Breastfeeding During the Unexpected Pregnancy and Pregnancy Loss
Breastfeeding is a wonderful and natural way to bond with your children. Your breast milk provides them with all of the nourishment that they need to survive and thrive under your care. While breastfeeding comes with a set of known challenges: getting your baby to latch properly, managing your milk supply, and pumping when it’s time to go back to work, breastfeeding may also bring about special challenges during unusual circumstances. When you’ve suddenly become pregnant while nursing, experience a miscarriage, or undergo a dilation and curettage procedure, you may be afraid that this will affect your nursing relationship. We know you’ve worked hard to establish a breastfeeding routine for you and your baby, so rest assured that most challenges are surmountable with patience and sometimes, a little pumping.
Breastfeeding During Pregnancy
In most cases, becoming pregnant is no reason to stop breastfeeding. While your baby may notice a change in the taste of your milk, this usually isn’t a problem for them. If your breasts are extra sensitive during your pregnancy, be extra careful to use proper latching techniques and to discourage your baby from biting.
If your nursing child is old enough to wean, they may do so around the fifth month of pregnancy. During this time, breast milk may change from the thick white milk your baby is familiar with to the oily colostrum newborns receive during their first few days of life. Younger babies may not notice the difference and continue nursing through these changes.
If you’d like to wean your breastfeeding baby while you’re pregnant, check out our article on weaning for some great tips and tricks. Weaning doesn’t have to be abrupt or traumatic and can even strengthen your bond with your child. The most important part of your breastfeeding relationship with your child is that it’s healthy and nurturing for you both.
Nursing During Pregnancy Loss
Having a miscarriage is an especially vulnerable time whether or not you’re already nursing one baby. It’s common for mothers to search for something that they did which may have caused the miscarriage, but know that breastfeeding is completely safe while pregnant. Miscarriage is common. Searching for the “why” often creates more emotional turmoil than letting go. If you experience a miscarriage, know that your breast milk won’t be affected during this time. Continue nursing as normal or pump and feed your baby expressed breast milk if you simply need time to yourself to recover. Ask your partner or friends and family for extra help during this time of loss and don’t pressure yourself to return to “normal” as soon as possible. While miscarriage can be traumatic for some, others my find that they bounce back to everyday life quickly and naturally. This is okay too.

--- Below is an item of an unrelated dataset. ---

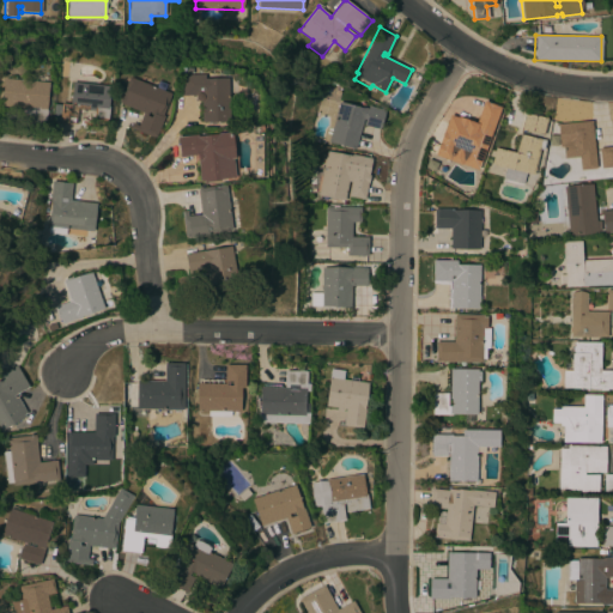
[(181,96),(181,76),(204,74),(204,79),(228,78),(229,122),(200,122),(200,102),(198,102),(196,101),(195,99),(194,98),(194,96),(181,96)]
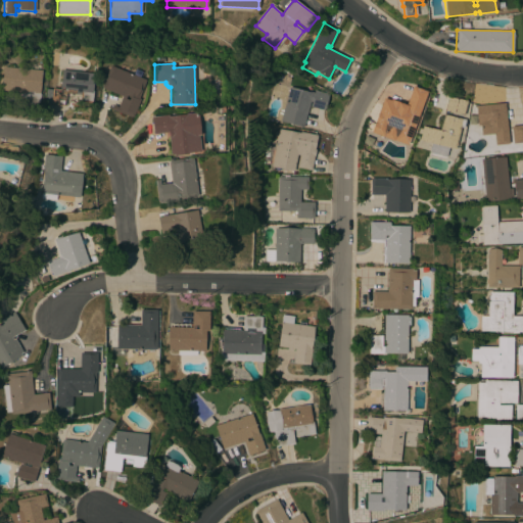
[(145,80),(138,98),(139,99),(132,117),(131,117),(110,109),(111,105),(117,107),(122,96),(102,89),(102,88),(101,88),(109,65),(145,80)]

Should you need to undergo a procedure known as a “dilation and curettage,” a D and C, or a “dilation and evacuation,” or D and E, breastfeeding may be affected. A D and C is performed in the first trimester when a pregnancy is terminated, as with a surgical abortion, or when a pregnancy is not viable, for example when there is no heart beat seen on an ultrasound. This procedure may be performed with local anesthesia, meaning the physician numbs the area around the cervix but does not put the mother to sleep. In this case, breastfeeding does not need to be postponed and can resume as soon as mom feels ready after her procedure. In some circumstances, mothers feel too emotionally taxed during the procedure and opt to be sedated. Depending on what medications are used, breastfeeding will need to be postponed until the sedating medications have left the body. Ask your OBGYN how long you must wait before nursing again. In most cases of conscious sedation, you’ll be able to nurse your baby as soon as you feel completely alert. With deep sedation, you may need to wait as long as twenty-four hours. Again, talk to your physician ahead of time so that you can pump as needed before your procedure.
Whether you’re pregnant and breastfeeding, miscarrying, or undergoing a surgical procedure, it’s likely that you’ve got a lot of questions. Talk to your physician about the healthiest option for you and your baby. For emotional support, get in touch with other moms and ask for non-judgmental support. Chatting with those who’ve been in your position before can be the best source of comfort during times of stress or uncertainty. Becoming pregnant or experiencing pregnancy loss doesn’t need to end your current breastfeeding relationship. If you’re committed to continuing, you’ve got all the reasons in the world to push through.